[Opening Given information section]
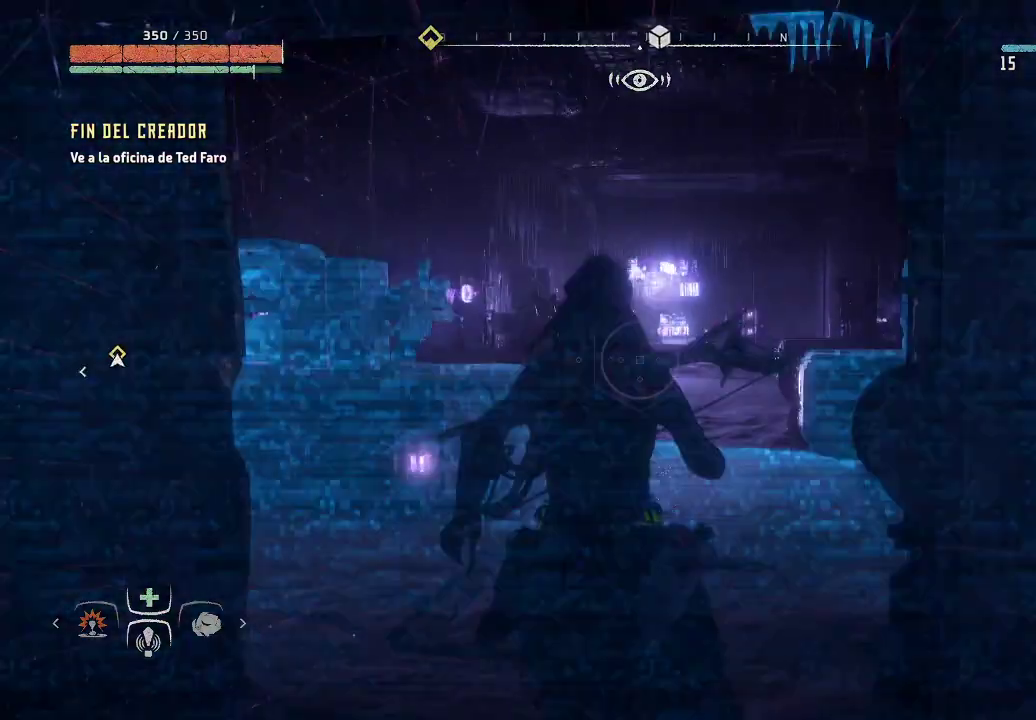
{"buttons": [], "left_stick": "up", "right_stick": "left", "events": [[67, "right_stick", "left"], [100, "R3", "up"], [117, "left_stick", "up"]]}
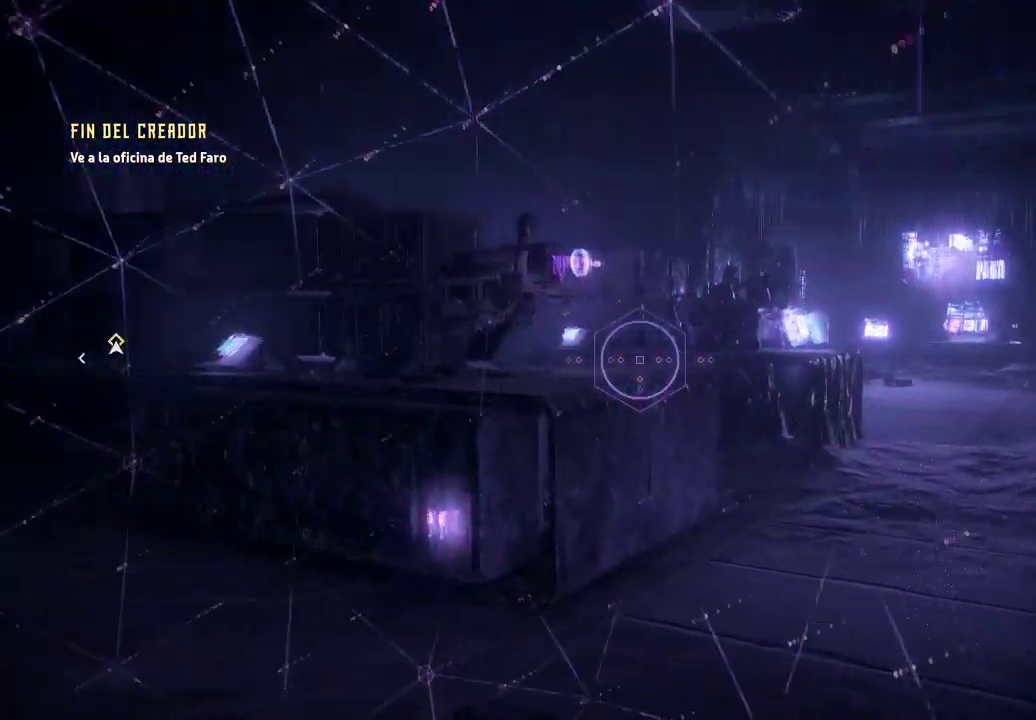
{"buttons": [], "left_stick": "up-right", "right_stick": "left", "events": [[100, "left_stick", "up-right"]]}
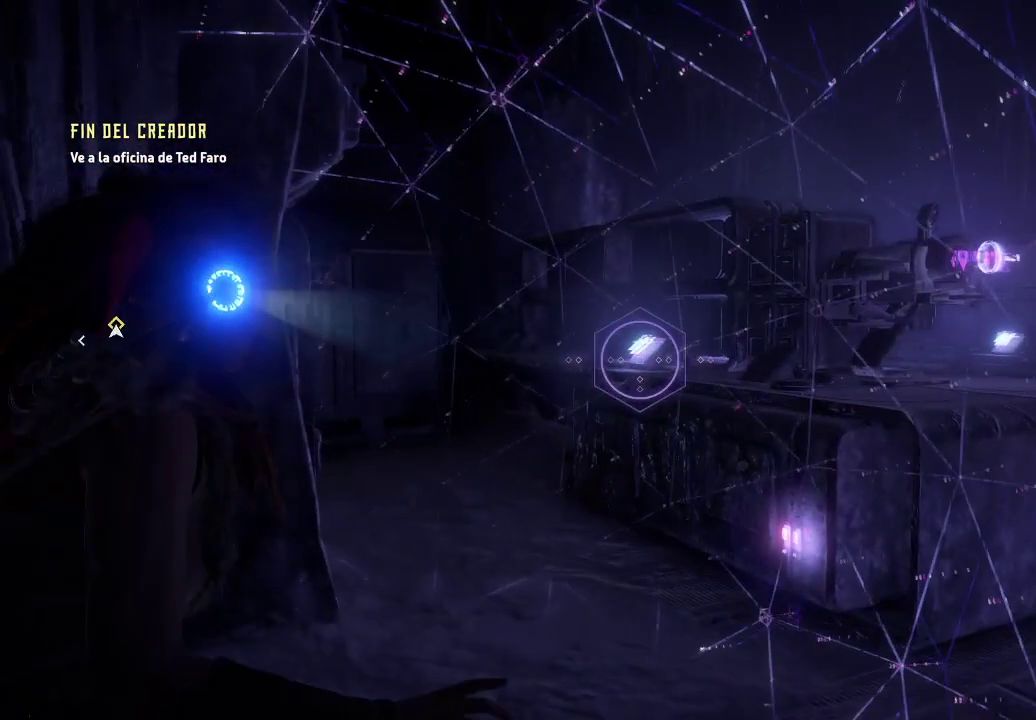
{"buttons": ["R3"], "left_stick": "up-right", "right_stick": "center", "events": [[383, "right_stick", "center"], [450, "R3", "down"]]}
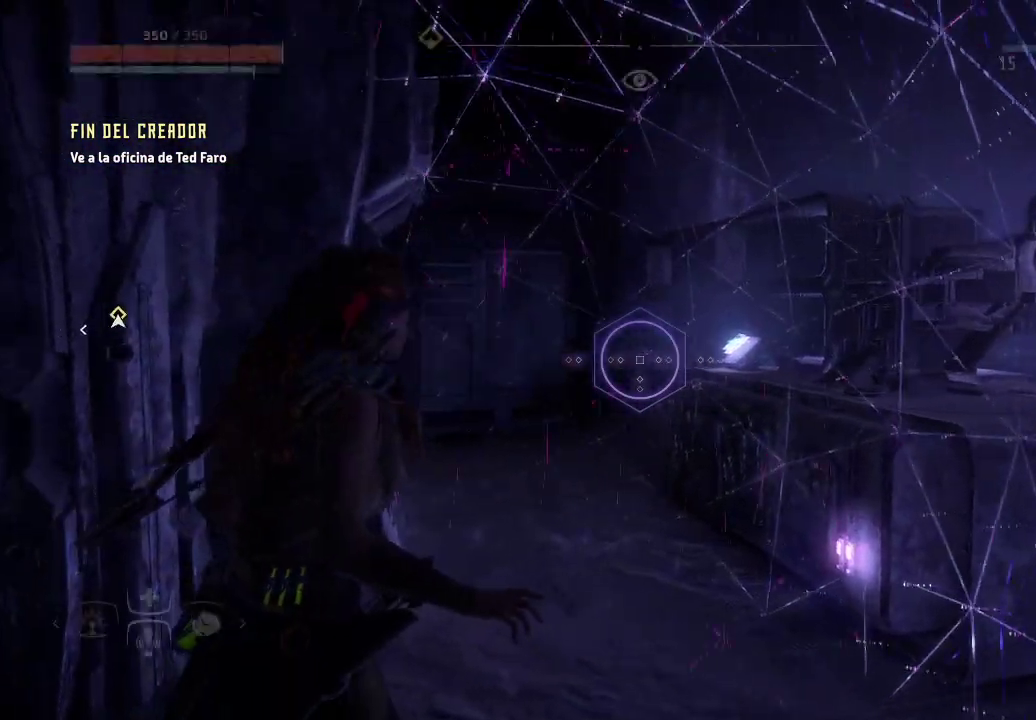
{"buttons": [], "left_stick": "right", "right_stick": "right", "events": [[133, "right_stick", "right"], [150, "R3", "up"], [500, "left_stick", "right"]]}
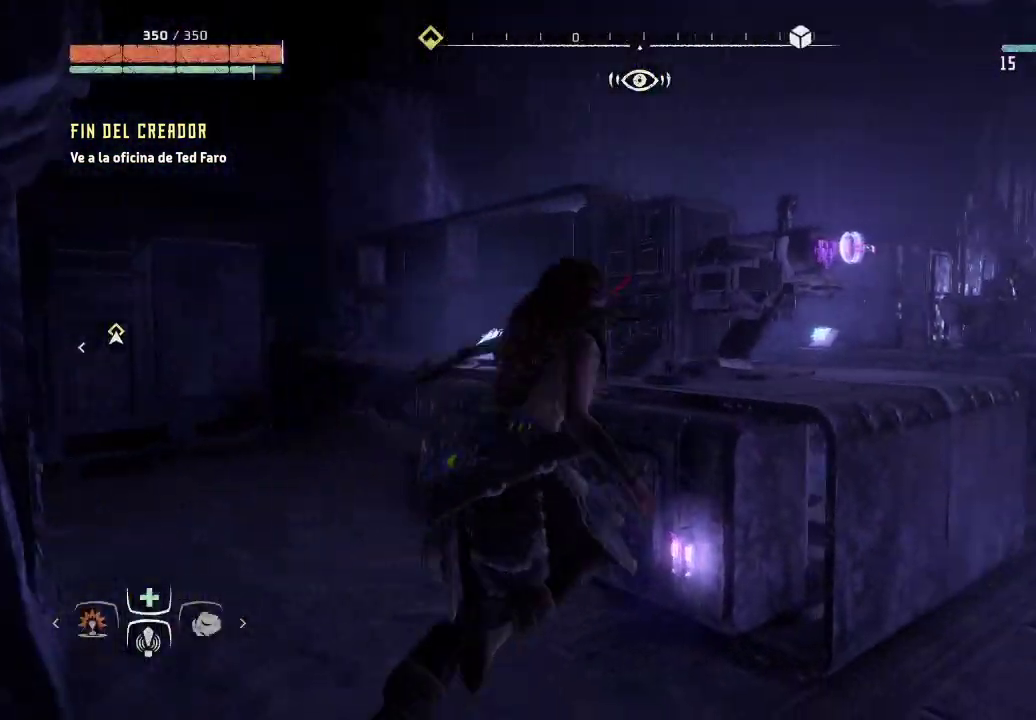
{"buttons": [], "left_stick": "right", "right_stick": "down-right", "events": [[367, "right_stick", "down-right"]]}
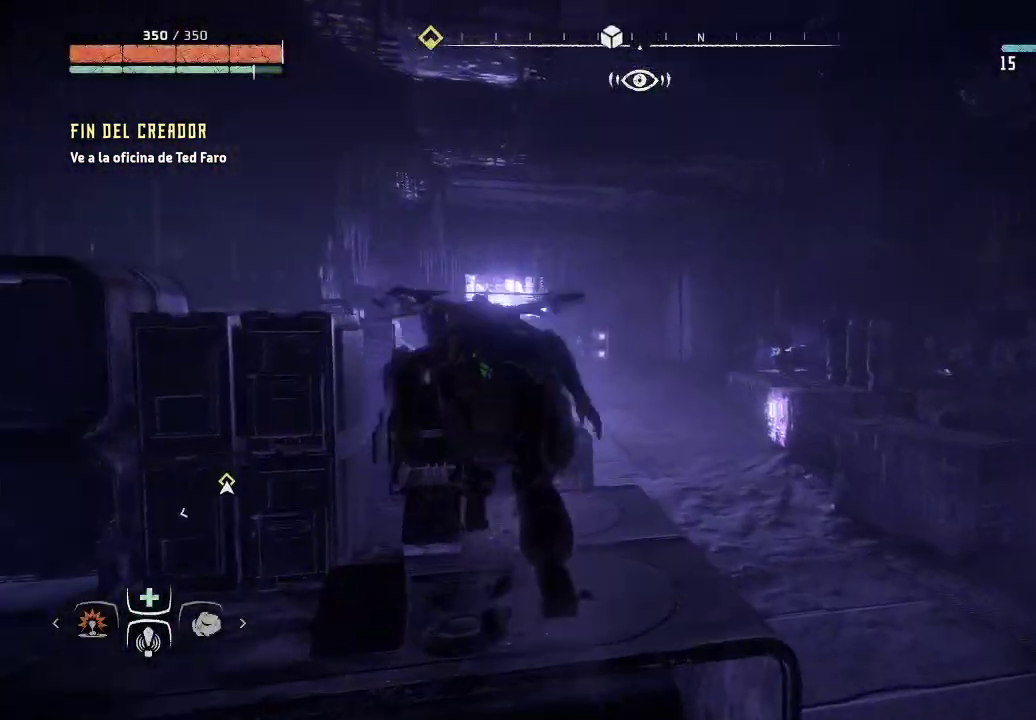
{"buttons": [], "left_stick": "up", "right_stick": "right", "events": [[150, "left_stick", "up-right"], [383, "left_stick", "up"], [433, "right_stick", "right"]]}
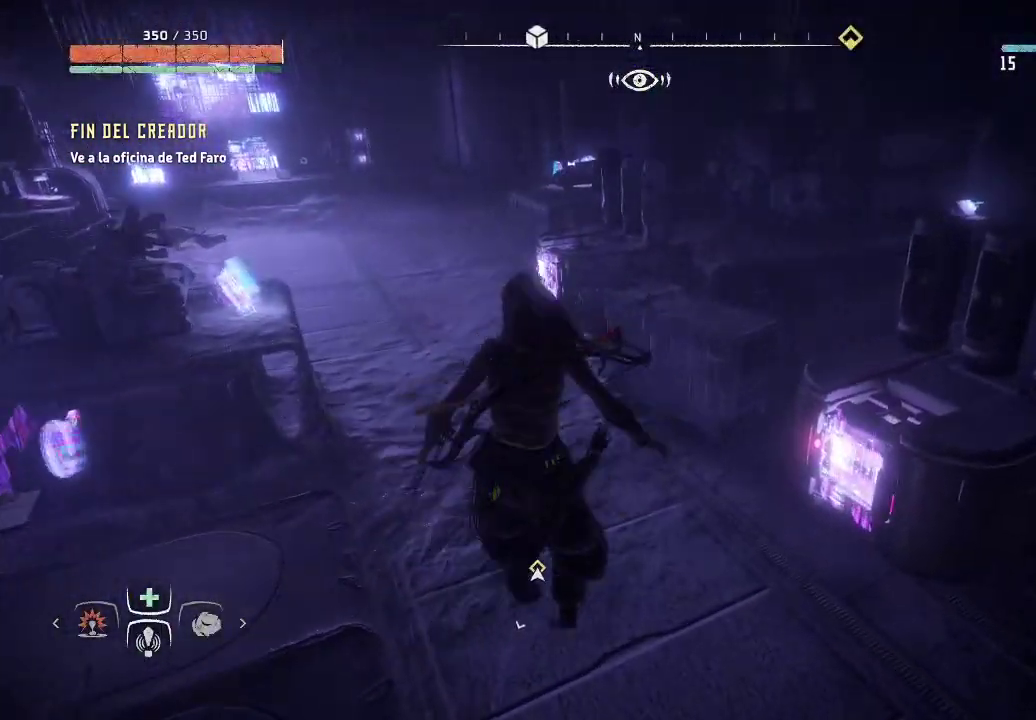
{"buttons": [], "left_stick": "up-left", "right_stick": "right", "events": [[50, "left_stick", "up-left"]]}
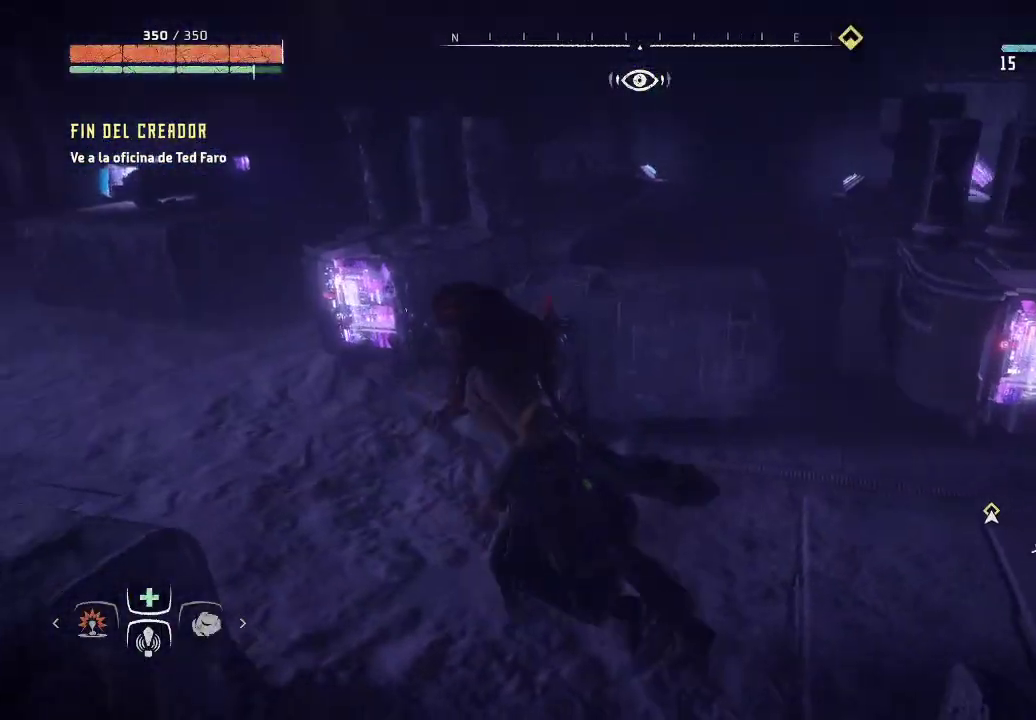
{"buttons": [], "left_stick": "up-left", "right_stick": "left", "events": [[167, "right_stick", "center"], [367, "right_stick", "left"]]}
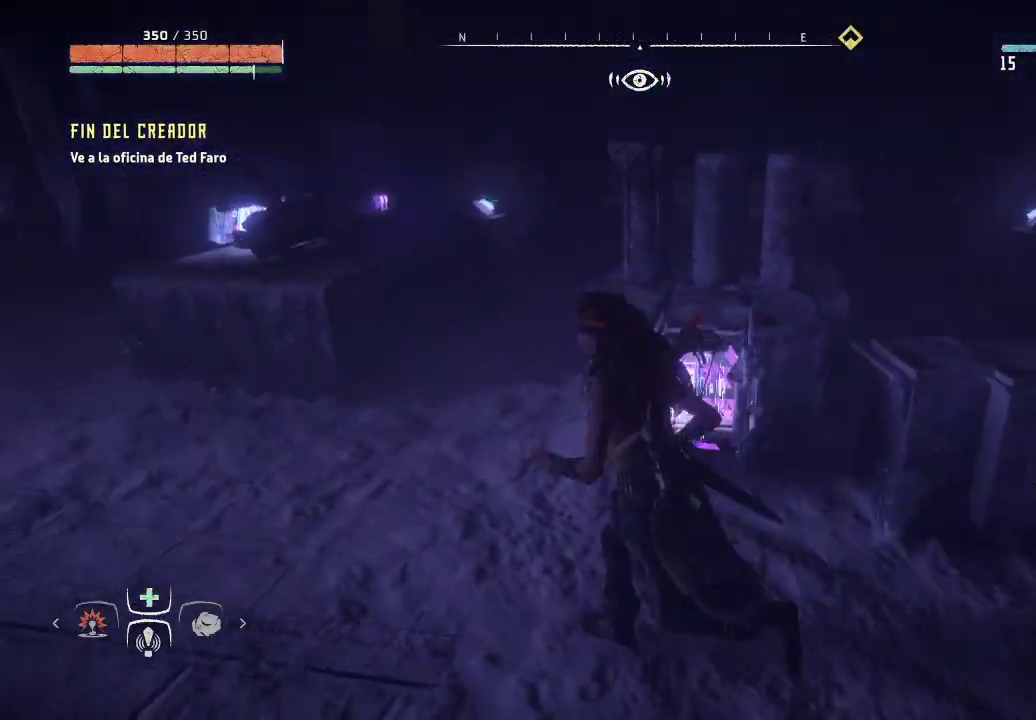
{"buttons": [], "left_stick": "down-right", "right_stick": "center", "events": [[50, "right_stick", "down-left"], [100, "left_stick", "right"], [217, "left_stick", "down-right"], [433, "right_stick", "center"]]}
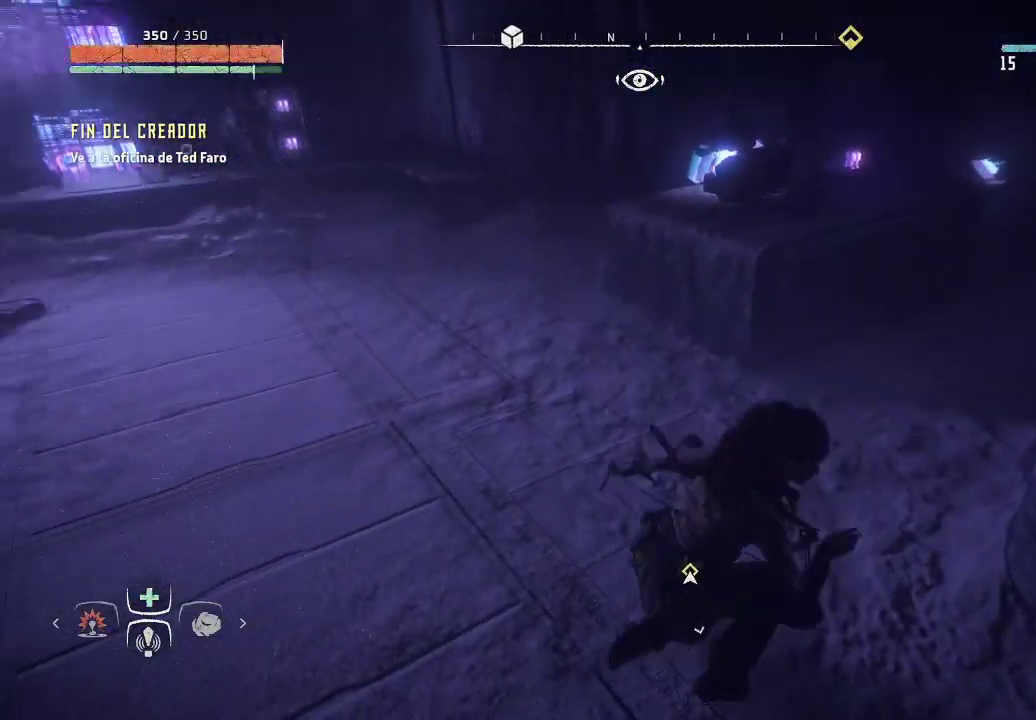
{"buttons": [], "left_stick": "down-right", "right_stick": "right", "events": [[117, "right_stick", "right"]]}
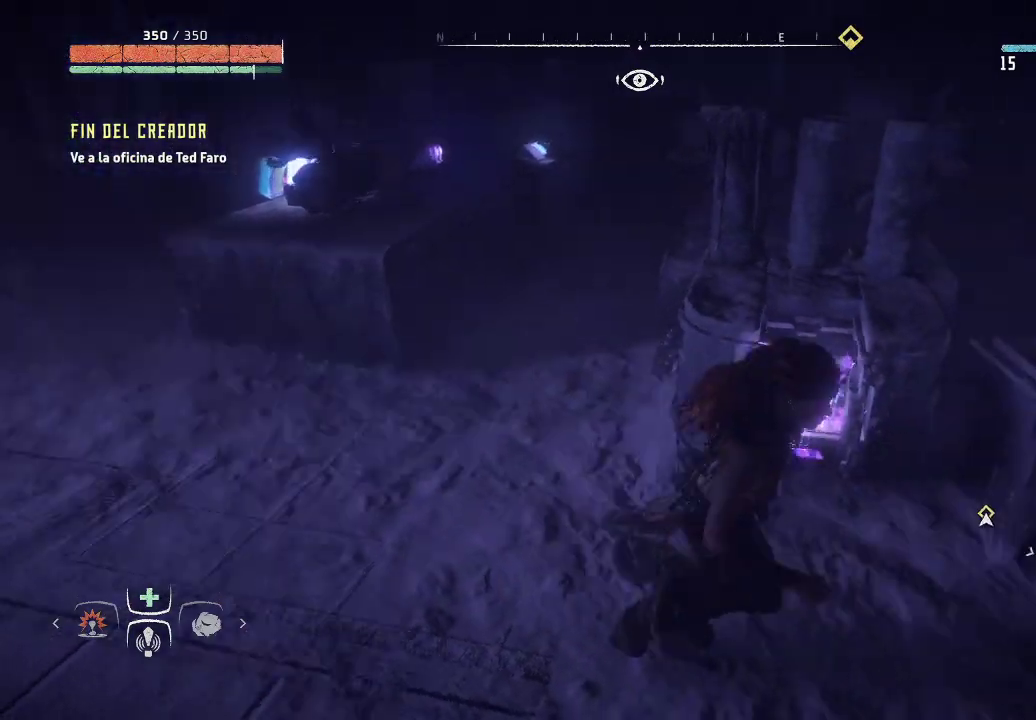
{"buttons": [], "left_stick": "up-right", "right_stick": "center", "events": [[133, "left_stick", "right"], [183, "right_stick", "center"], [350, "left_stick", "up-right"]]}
[Closing Given information section]
#### Exercise prompt
You need to copy every entry exactly, taking out only the pictures.

#### Finished task
{"buttons": [], "left_stick": "up", "right_stick": "left", "events": [[67, "right_stick", "left"], [100, "R3", "up"], [117, "left_stick", "up"]]}
{"buttons": [], "left_stick": "up-right", "right_stick": "left", "events": [[100, "left_stick", "up-right"]]}
{"buttons": ["R3"], "left_stick": "up-right", "right_stick": "center", "events": [[383, "right_stick", "center"], [450, "R3", "down"]]}
{"buttons": [], "left_stick": "right", "right_stick": "right", "events": [[133, "right_stick", "right"], [150, "R3", "up"], [500, "left_stick", "right"]]}
{"buttons": [], "left_stick": "right", "right_stick": "down-right", "events": [[367, "right_stick", "down-right"]]}
{"buttons": [], "left_stick": "up", "right_stick": "right", "events": [[150, "left_stick", "up-right"], [383, "left_stick", "up"], [433, "right_stick", "right"]]}
{"buttons": [], "left_stick": "up-left", "right_stick": "right", "events": [[50, "left_stick", "up-left"]]}
{"buttons": [], "left_stick": "up-left", "right_stick": "left", "events": [[167, "right_stick", "center"], [367, "right_stick", "left"]]}
{"buttons": [], "left_stick": "down-right", "right_stick": "center", "events": [[50, "right_stick", "down-left"], [100, "left_stick", "right"], [217, "left_stick", "down-right"], [433, "right_stick", "center"]]}
{"buttons": [], "left_stick": "down-right", "right_stick": "right", "events": [[117, "right_stick", "right"]]}
{"buttons": [], "left_stick": "up-right", "right_stick": "center", "events": [[133, "left_stick", "right"], [183, "right_stick", "center"], [350, "left_stick", "up-right"]]}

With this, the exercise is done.